Écrit par : Le sciapode | 26/06/2019
Bonjour,
Une expo en 2010, un lien avec Sao Paulo dans un dictionnaire de charentais... De petits indices trouvés pour collaborer à votre enquête...
https://www.sudouest.fr/2010/09/14/le-genie-barbezilien-aux-journees-du-patrimoine-184249-1179.php
http://journaldoc.canalblog.com/archives/2009/03/03/12792669.html
Écrit par : Claudia | 26/06/2019
Répondre à ce commentaireOui, merci Claudia, j'avais vu les divers petits indices sur internet au sujet d'Antoinette, car je vais moi aussi googuéliser, vous savez... Mais je trouvais qu'il n'y avait là rien de très passionnant.
Espérons que quelque Charentais concerné soit éveillé par la note ci-dessus.
Écrit par : Le sciapode | 26/06/2019
Bizarre, bizarre, la correction n'est pas passée : les cèpes sont toujours des ceps. Ce qui me fait penser qu'il y aura peut-être un jour des cèpes de vigne, comme il y a des pêches de même.
Écrit par : Félicie Corvisart | 27/06/2019
Répondre à ce commentaireCette Antoinette a une manière de représenter les troncs d'arbre qui est tout à fait étonnante. Mélange de cotonneux (les fonds blancs) et tourmenté. On a l'impression qu'elle éprouve une véritable passion à figurer les nœuds et les trous que forment les attaches de branches tombées.

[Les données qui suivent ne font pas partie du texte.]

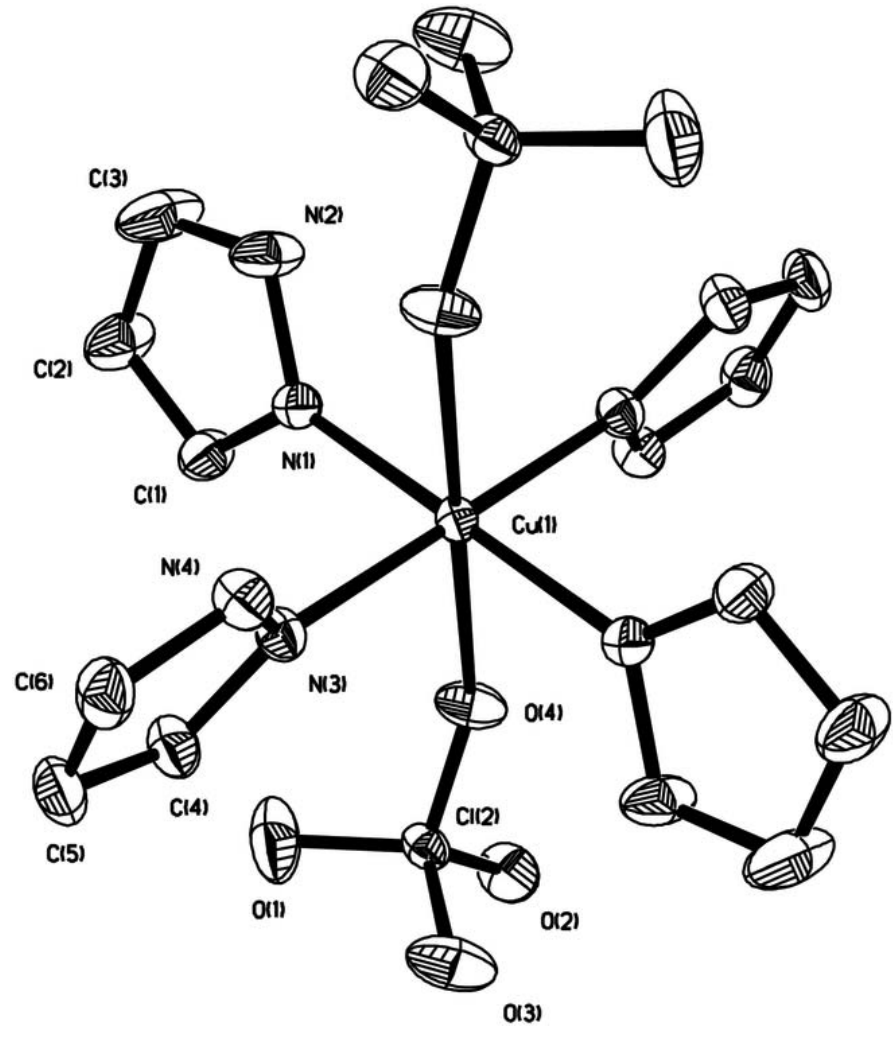
The molecule of the title compound in the crystal. Thermal ellipsoids represent 50% probability levels. H-Atom radii are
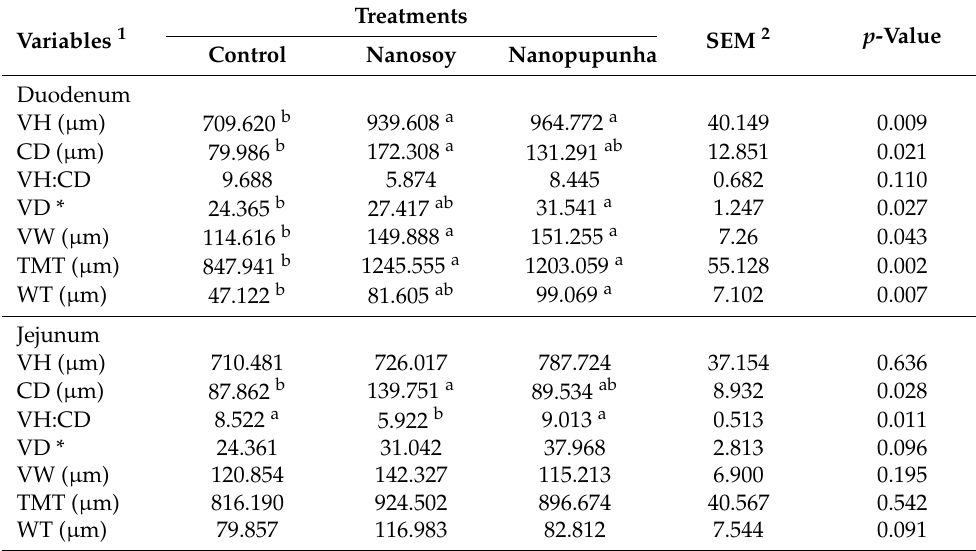
Table 5. Structural analysis and villi density of the intestinal epithelium of growing rabbits fed different sources of nanofibers and those fed a control diet.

Elle en crible toute la hauteur des troncs, du pied au sommet, et on la sent heureuse de nous montrer comme elle sait bien y faire. Et bien sûr comment de pas trouver dans ces orifices ombrés et ourlés d'un gros rebord luisant une image de la matrice de la Dame nature primordiale.
Écrit par : Isabelle Molitor | 29/06/2019
Répondre à ce commentaireA Saint-Laurent-de-Belzagot, Antoinette Dumas est une célébrité. Je découvre qu'il y a un petit square qui porte son nom.